• _Text for analysis_
It would be great to be able to share and reuse those specific plugins
During the HackWeek, I'll hang on the Updatecli matrix channel
https://matrix.to/#/#Updatecli_community:gitter.im
Goals
Implement autodiscovery plugins using WASM. I am planning to experiment with https://github.com/extism/extism
To build a simple WASM autodiscovery plugin and run it from Updatecli
Resources
- https://github.com/extism/extism
- https://github.com/updatecli/updatecli
- https://www.updatecli.io/docs/core/autodiscovery/
- https://matrix.to/#/#Updatecli_community:gitter.im
A CLI for Harvester by mohamed.belgaied
Harvester does not officially come with a CLI tool, the user is supposed to interact with Harvester mostly through the UI. Though it is theoretically possible to use kubectl to interact with Harvester, the manipulation of Kubevirt YAML objects is absolutely not user friendly. Inspired by tools like multipass from Canonical to easily and rapidly create one of multiple VMs, I began the development of Harvester CLI. Currently, it works but Harvester CLI needs some love to be up-to-date with Harvester v1.0.2 and needs some bug fixes and improvements as well.
Project Description
Harvester CLI is a command line interface tool written in Go, designed to simplify interfacing with a Harvester cluster as a user. It is especially useful for testing purposes as you can easily and rapidly create VMs in Harvester by providing a simple command such as:
harvester vm create my-vm --count 5
to create 5 VMs named my-vm-01 to my-vm-05.
Harvester CLI is functional but needs a number of improvements: up-to-date functionality with Harvester v1.0.2 (some minor issues right now), modifying the default behaviour to create an opensuse VM instead of an ubuntu VM, solve some bugs, etc.
Github Repo for Harvester CLI: https://github.com/belgaied2/harvester-cli
Done in previous Hackweeks
- Create a Github actions pipeline to automatically integrate Harvester CLI to Homebrew repositories: DONE
- Automatically package Harvester CLI for OpenSUSE / Redhat RPMs or DEBs: DONE
Goal for this Hackweek
The goal for this Hackweek is to bring Harvester CLI up-to-speed with latest Harvester versions (v1.3.X and v1.4.X), and improve the code quality as well as implement some simple features and bug fixes.

• _Work instruction 1_
Using the Hackweek project text, decide whether each statement agrees with it: (a) Harvester CLI is written in Go. (b) Harvester officially comes with a CLI tool. (c) The planned change to the default behavior is to create an ubuntu VM. Answer yes or no for each and quote the deciding words.
• _Work instruction 2_
According to the Hackweek project text, what names are given to the VMs created by the command "harvester vm create my-vm --count 5"?

Dataset entries:
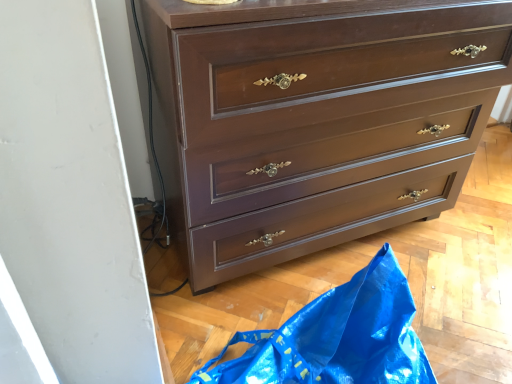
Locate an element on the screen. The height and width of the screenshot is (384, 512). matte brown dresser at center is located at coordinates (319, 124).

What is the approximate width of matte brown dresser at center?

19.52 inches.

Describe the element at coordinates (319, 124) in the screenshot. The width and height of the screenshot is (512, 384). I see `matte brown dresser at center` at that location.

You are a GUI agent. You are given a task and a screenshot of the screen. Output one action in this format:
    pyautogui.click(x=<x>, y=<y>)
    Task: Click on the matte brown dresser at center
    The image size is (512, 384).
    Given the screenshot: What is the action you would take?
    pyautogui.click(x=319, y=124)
--
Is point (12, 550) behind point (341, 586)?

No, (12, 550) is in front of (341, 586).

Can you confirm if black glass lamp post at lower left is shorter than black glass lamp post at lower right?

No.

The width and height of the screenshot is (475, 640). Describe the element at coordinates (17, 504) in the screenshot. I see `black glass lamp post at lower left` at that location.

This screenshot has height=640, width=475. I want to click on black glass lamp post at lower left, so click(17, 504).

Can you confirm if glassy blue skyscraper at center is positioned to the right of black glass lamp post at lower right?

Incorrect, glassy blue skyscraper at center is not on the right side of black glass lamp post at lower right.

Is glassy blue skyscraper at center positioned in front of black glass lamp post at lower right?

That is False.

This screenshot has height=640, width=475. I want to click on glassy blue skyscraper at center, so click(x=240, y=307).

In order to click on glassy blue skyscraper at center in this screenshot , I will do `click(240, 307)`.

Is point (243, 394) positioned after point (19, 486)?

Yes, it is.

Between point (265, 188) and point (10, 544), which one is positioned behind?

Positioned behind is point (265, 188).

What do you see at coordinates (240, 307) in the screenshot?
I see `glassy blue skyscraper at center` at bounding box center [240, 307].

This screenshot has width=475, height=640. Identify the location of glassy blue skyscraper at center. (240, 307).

• _Solution 1_
(a) Yes: "Harvester CLI is a command line interface tool written in Go"
(b) No: "Harvester does not officially come with a CLI tool"
(c) No: "modifying the default behaviour to create an opensuse VM instead of an ubuntu VM"

• _Solution 2_
my-vm-01 to my-vm-05